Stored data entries
= = =
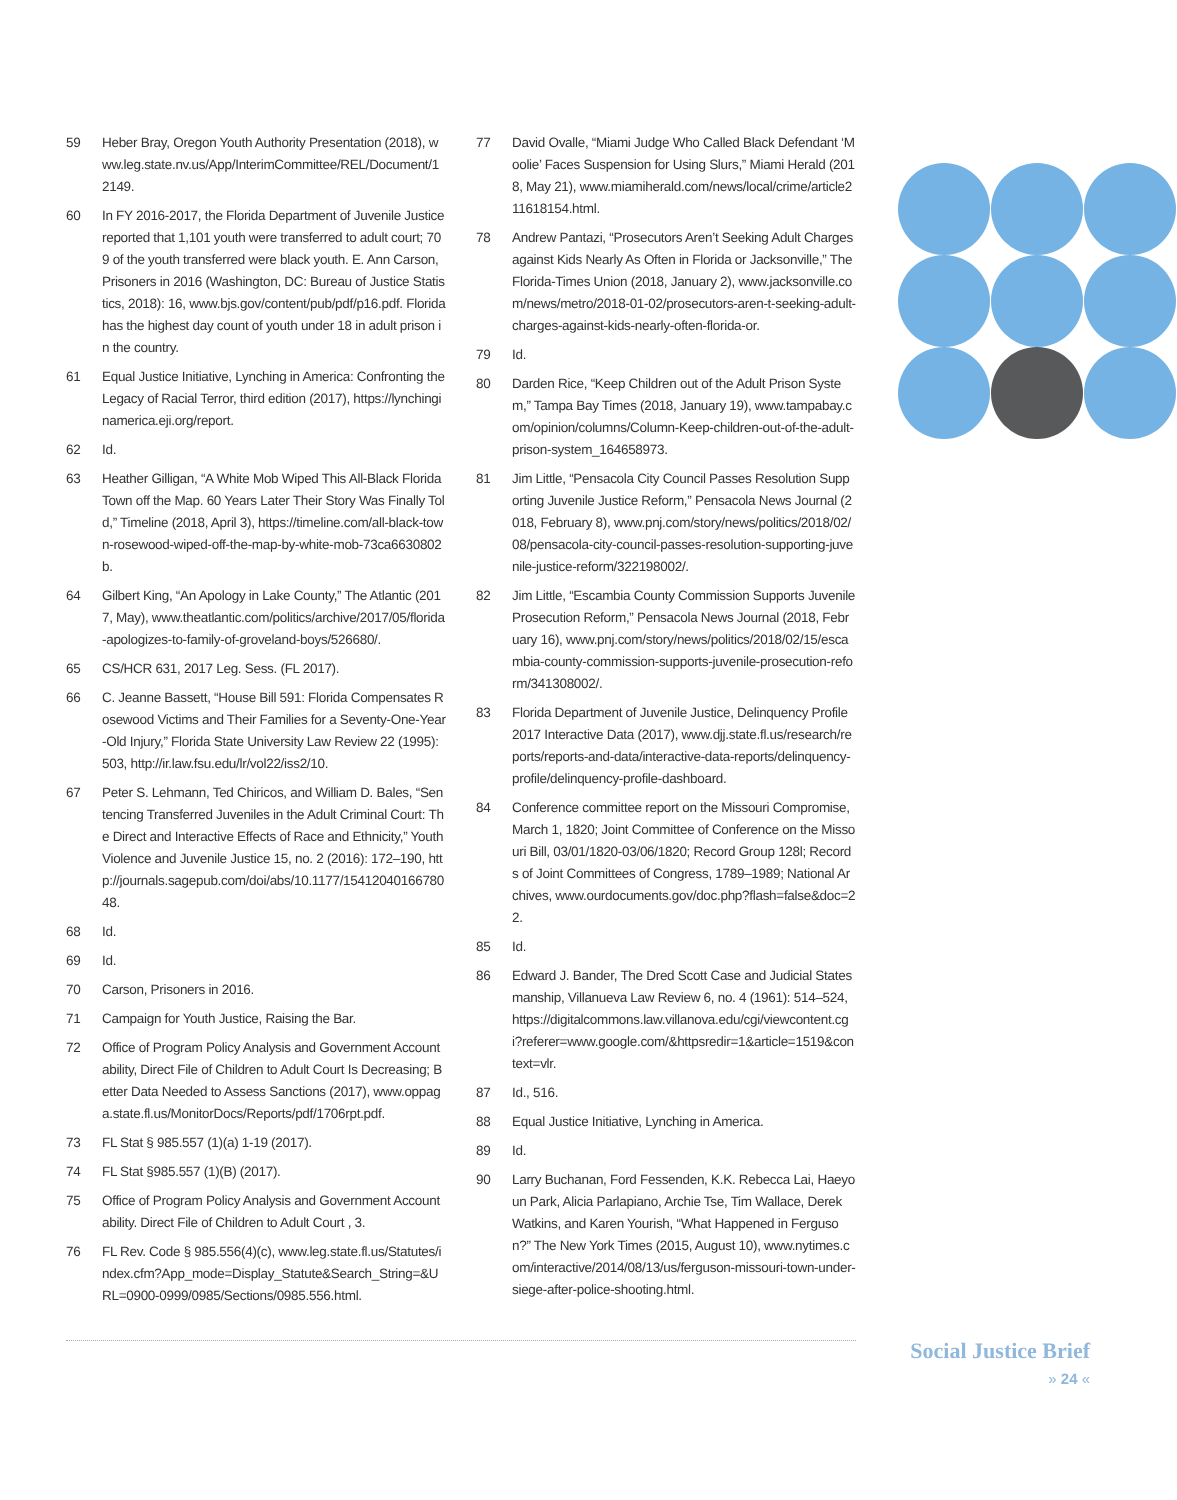59 Heber Bray, Oregon Youth Authority Presentation (2018), www.leg.state.nv.us/App/InterimCommittee/REL/Document/12149.
60 In FY 2016-2017, the Florida Department of Juvenile Justice reported that 1,101 youth were transferred to adult court; 709 of the youth transferred were black youth. E. Ann Carson, Prisoners in 2016 (Washington, DC: Bureau of Justice Statistics, 2018): 16, www.bjs.gov/content/pub/pdf/p16.pdf. Florida has the highest day count of youth under 18 in adult prison in the country.
61 Equal Justice Initiative, Lynching in America: Confronting the Legacy of Racial Terror, third edition (2017), https://lynchinginamerica.eji.org/report.
62 Id.
63 Heather Gilligan, “A White Mob Wiped This All-Black Florida Town off the Map. 60 Years Later Their Story Was Finally Told,” Timeline (2018, April 3), https://timeline.com/all-black-town-rosewood-wiped-off-the-map-by-white-mob-73ca6630802b.
64 Gilbert King, “An Apology in Lake County,” The Atlantic (2017, May), www.theatlantic.com/politics/archive/2017/05/florida-apologizes-to-family-of-groveland-boys/526680/.
65 CS/HCR 631, 2017 Leg. Sess. (FL 2017).
66 C. Jeanne Bassett, “House Bill 591: Florida Compensates Rosewood Victims and Their Families for a Seventy-One-Year-Old Injury,” Florida State University Law Review 22 (1995): 503, http://ir.law.fsu.edu/lr/vol22/iss2/10.
67 Peter S. Lehmann, Ted Chiricos, and William D. Bales, “Sentencing Transferred Juveniles in the Adult Criminal Court: The Direct and Interactive Effects of Race and Ethnicity,” Youth Violence and Juvenile Justice 15, no. 2 (2016): 172–190, http://journals.sagepub.com/doi/abs/10.1177/1541204016678048.
68 Id.
69 Id.
70 Carson, Prisoners in 2016.
71 Campaign for Youth Justice, Raising the Bar.
72 Office of Program Policy Analysis and Government Accountability, Direct File of Children to Adult Court Is Decreasing; Better Data Needed to Assess Sanctions (2017), www.oppaga.state.fl.us/MonitorDocs/Reports/pdf/1706rpt.pdf.
73 FL Stat § 985.557 (1)(a) 1-19 (2017).
74 FL Stat §985.557 (1)(B) (2017).
75 Office of Program Policy Analysis and Government Accountability. Direct File of Children to Adult Court , 3.
76 FL Rev. Code § 985.556(4)(c), www.leg.state.fl.us/Statutes/index.cfm?App_mode=Display_Statute&Search_String=&URL=0900-0999/0985/Sections/0985.556.html.
77 David Ovalle, “Miami Judge Who Called Black Defendant ‘Moolie’ Faces Suspension for Using Slurs,” Miami Herald (2018, May 21), www.miamiherald.com/news/local/crime/article211618154.html.
78 Andrew Pantazi, “Prosecutors Aren’t Seeking Adult Charges against Kids Nearly As Often in Florida or Jacksonville,” The Florida-Times Union (2018, January 2), www.jacksonville.com/news/metro/2018-01-02/prosecutors-aren-t-seeking-adult-charges-against-kids-nearly-often-florida-or.
79 Id.
80 Darden Rice, “Keep Children out of the Adult Prison System,” Tampa Bay Times (2018, January 19), www.tampabay.com/opinion/columns/Column-Keep-children-out-of-the-adult-prison-system_164658973.
81 Jim Little, “Pensacola City Council Passes Resolution Supporting Juvenile Justice Reform,” Pensacola News Journal (2018, February 8), www.pnj.com/story/news/politics/2018/02/08/pensacola-city-council-passes-resolution-supporting-juvenile-justice-reform/322198002/.
82 Jim Little, “Escambia County Commission Supports Juvenile Prosecution Reform,” Pensacola News Journal (2018, February 16), www.pnj.com/story/news/politics/2018/02/15/escambia-county-commission-supports-juvenile-prosecution-reform/341308002/.
83 Florida Department of Juvenile Justice, Delinquency Profile 2017 Interactive Data (2017), www.djj.state.fl.us/research/reports/reports-and-data/interactive-data-reports/delinquency-profile/delinquency-profile-dashboard.
84 Conference committee report on the Missouri Compromise, March 1, 1820; Joint Committee of Conference on the Missouri Bill, 03/01/1820-03/06/1820; Record Group 128l; Records of Joint Committees of Congress, 1789–1989; National Archives, www.ourdocuments.gov/doc.php?flash=false&doc=22.
85 Id.
86 Edward J. Bander, The Dred Scott Case and Judicial Statesmanship, Villanueva Law Review 6, no. 4 (1961): 514–524, https://digitalcommons.law.villanova.edu/cgi/viewcontent.cgi?referer=www.google.com/&httpsredir=1&article=1519&context=vlr.
87 Id., 516.
88 Equal Justice Initiative, Lynching in America.
89 Id.
90 Larry Buchanan, Ford Fessenden, K.K. Rebecca Lai, Haeyoun Park, Alicia Parlapiano, Archie Tse, Tim Wallace, Derek Watkins, and Karen Yourish, “What Happened in Ferguson?” The New York Times (2015, August 10), www.nytimes.com/interactive/2014/08/13/us/ferguson-missouri-town-under-siege-after-police-shooting.html.
Social Justice Brief
» 24 «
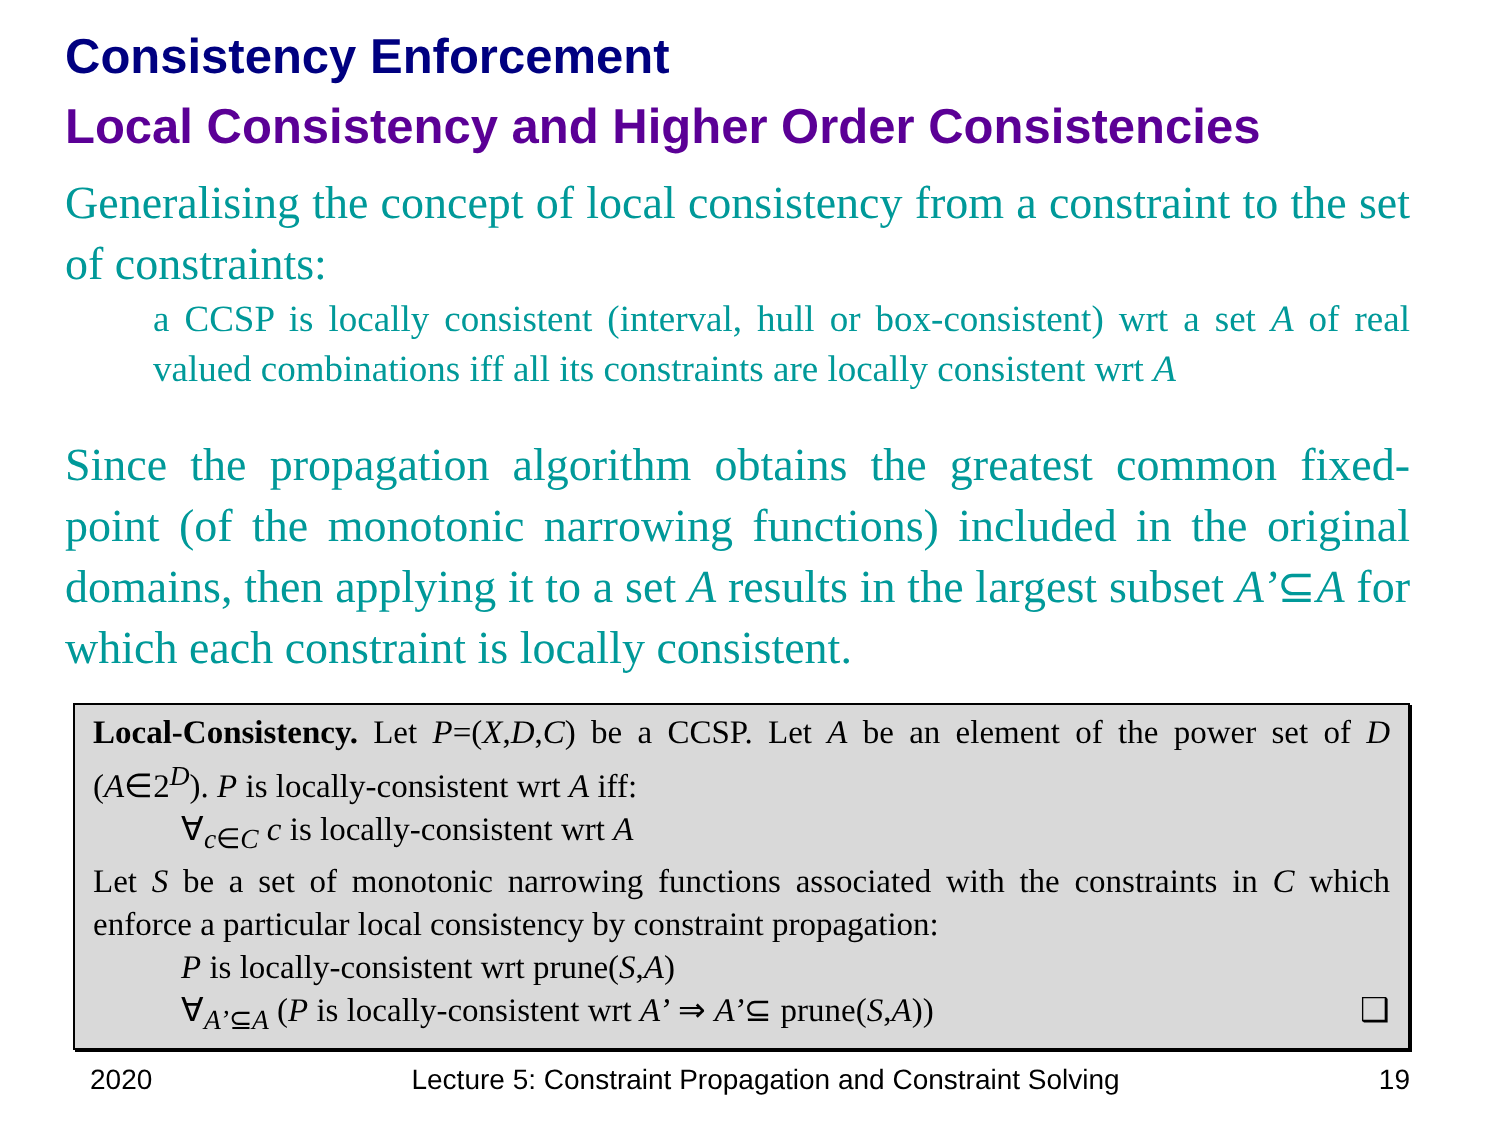Consistency Enforcement
Local Consistency and Higher Order Consistencies
Generalising the concept of local consistency from a constraint to the set of constraints:
a CCSP is locally consistent (interval, hull or box-consistent) wrt a set A of real valued combinations iff all its constraints are locally consistent wrt A
Since the propagation algorithm obtains the greatest common fixed-point (of the monotonic narrowing functions) included in the original domains, then applying it to a set A results in the largest subset A’⊆A for which each constraint is locally consistent.
Local-Consistency. Let P=(X,D,C) be a CCSP. Let A be an element of the power set of D (A∈2<sup>D</sup>). P is locally-consistent wrt A iff:
∀<sub>c∈C</sub> c is locally-consistent wrt A
Let S be a set of monotonic narrowing functions associated with the constraints in C which enforce a particular local consistency by constraint propagation:
P is locally-consistent wrt prune(S,A)
∀<sub>A’⊆A</sub> (P is locally-consistent wrt A’ ⇒ A’⊆ prune(S,A)) ❑
2020 Lecture 5: Constraint Propagation and Constraint Solving 19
= = =
Quote every record above exactly, leaving out the pictures.

Problem solution:
59 Heber Bray, Oregon Youth Authority Presentation (2018), www.leg.state.nv.us/App/InterimCommittee/REL/Document/12149.
60 In FY 2016-2017, the Florida Department of Juvenile Justice reported that 1,101 youth were transferred to adult court; 709 of the youth transferred were black youth. E. Ann Carson, Prisoners in 2016 (Washington, DC: Bureau of Justice Statistics, 2018): 16, www.bjs.gov/content/pub/pdf/p16.pdf. Florida has the highest day count of youth under 18 in adult prison in the country.
61 Equal Justice Initiative, Lynching in America: Confronting the Legacy of Racial Terror, third edition (2017), https://lynchinginamerica.eji.org/report.
62 Id.
63 Heather Gilligan, “A White Mob Wiped This All-Black Florida Town off the Map. 60 Years Later Their Story Was Finally Told,” Timeline (2018, April 3), https://timeline.com/all-black-town-rosewood-wiped-off-the-map-by-white-mob-73ca6630802b.
64 Gilbert King, “An Apology in Lake County,” The Atlantic (2017, May), www.theatlantic.com/politics/archive/2017/05/florida-apologizes-to-family-of-groveland-boys/526680/.
65 CS/HCR 631, 2017 Leg. Sess. (FL 2017).
66 C. Jeanne Bassett, “House Bill 591: Florida Compensates Rosewood Victims and Their Families for a Seventy-One-Year-Old Injury,” Florida State University Law Review 22 (1995): 503, http://ir.law.fsu.edu/lr/vol22/iss2/10.
67 Peter S. Lehmann, Ted Chiricos, and William D. Bales, “Sentencing Transferred Juveniles in the Adult Criminal Court: The Direct and Interactive Effects of Race and Ethnicity,” Youth Violence and Juvenile Justice 15, no. 2 (2016): 172–190, http://journals.sagepub.com/doi/abs/10.1177/1541204016678048.
68 Id.
69 Id.
70 Carson, Prisoners in 2016.
71 Campaign for Youth Justice, Raising the Bar.
72 Office of Program Policy Analysis and Government Accountability, Direct File of Children to Adult Court Is Decreasing; Better Data Needed to Assess Sanctions (2017), www.oppaga.state.fl.us/MonitorDocs/Reports/pdf/1706rpt.pdf.
73 FL Stat § 985.557 (1)(a) 1-19 (2017).
74 FL Stat §985.557 (1)(B) (2017).
75 Office of Program Policy Analysis and Government Accountability. Direct File of Children to Adult Court , 3.
76 FL Rev. Code § 985.556(4)(c), www.leg.state.fl.us/Statutes/index.cfm?App_mode=Display_Statute&Search_String=&URL=0900-0999/0985/Sections/0985.556.html.
77 David Ovalle, “Miami Judge Who Called Black Defendant ‘Moolie’ Faces Suspension for Using Slurs,” Miami Herald (2018, May 21), www.miamiherald.com/news/local/crime/article211618154.html.
78 Andrew Pantazi, “Prosecutors Aren’t Seeking Adult Charges against Kids Nearly As Often in Florida or Jacksonville,” The Florida-Times Union (2018, January 2), www.jacksonville.com/news/metro/2018-01-02/prosecutors-aren-t-seeking-adult-charges-against-kids-nearly-often-florida-or.
79 Id.
80 Darden Rice, “Keep Children out of the Adult Prison System,” Tampa Bay Times (2018, January 19), www.tampabay.com/opinion/columns/Column-Keep-children-out-of-the-adult-prison-system_164658973.
81 Jim Little, “Pensacola City Council Passes Resolution Supporting Juvenile Justice Reform,” Pensacola News Journal (2018, February 8), www.pnj.com/story/news/politics/2018/02/08/pensacola-city-council-passes-resolution-supporting-juvenile-justice-reform/322198002/.
82 Jim Little, “Escambia County Commission Supports Juvenile Prosecution Reform,” Pensacola News Journal (2018, February 16), www.pnj.com/story/news/politics/2018/02/15/escambia-county-commission-supports-juvenile-prosecution-reform/341308002/.
83 Florida Department of Juvenile Justice, Delinquency Profile 2017 Interactive Data (2017), www.djj.state.fl.us/research/reports/reports-and-data/interactive-data-reports/delinquency-profile/delinquency-profile-dashboard.
84 Conference committee report on the Missouri Compromise, March 1, 1820; Joint Committee of Conference on the Missouri Bill, 03/01/1820-03/06/1820; Record Group 128l; Records of Joint Committees of Congress, 1789–1989; National Archives, www.ourdocuments.gov/doc.php?flash=false&doc=22.
85 Id.
86 Edward J. Bander, The Dred Scott Case and Judicial Statesmanship, Villanueva Law Review 6, no. 4 (1961): 514–524, https://digitalcommons.law.villanova.edu/cgi/viewcontent.cgi?referer=www.google.com/&httpsredir=1&article=1519&context=vlr.
87 Id., 516.
88 Equal Justice Initiative, Lynching in America.
89 Id.
90 Larry Buchanan, Ford Fessenden, K.K. Rebecca Lai, Haeyoun Park, Alicia Parlapiano, Archie Tse, Tim Wallace, Derek Watkins, and Karen Yourish, “What Happened in Ferguson?” The New York Times (2015, August 10), www.nytimes.com/interactive/2014/08/13/us/ferguson-missouri-town-under-siege-after-police-shooting.html.
Social Justice Brief
» 24 «
Consistency Enforcement
Local Consistency and Higher Order Consistencies
Generalising the concept of local consistency from a constraint to the set of constraints:
a CCSP is locally consistent (interval, hull or box-consistent) wrt a set A of real valued combinations iff all its constraints are locally consistent wrt A
Since the propagation algorithm obtains the greatest common fixed-point (of the monotonic narrowing functions) included in the original domains, then applying it to a set A results in the largest subset A’⊆A for which each constraint is locally consistent.
Local-Consistency. Let P=(X,D,C) be a CCSP. Let A be an element of the power set of D (A∈2<sup>D</sup>). P is locally-consistent wrt A iff:
∀<sub>c∈C</sub> c is locally-consistent wrt A
Let S be a set of monotonic narrowing functions associated with the constraints in C which enforce a particular local consistency by constraint propagation:
P is locally-consistent wrt prune(S,A)
∀<sub>A’⊆A</sub> (P is locally-consistent wrt A’ ⇒ A’⊆ prune(S,A)) ❑
2020 Lecture 5: Constraint Propagation and Constraint Solving 19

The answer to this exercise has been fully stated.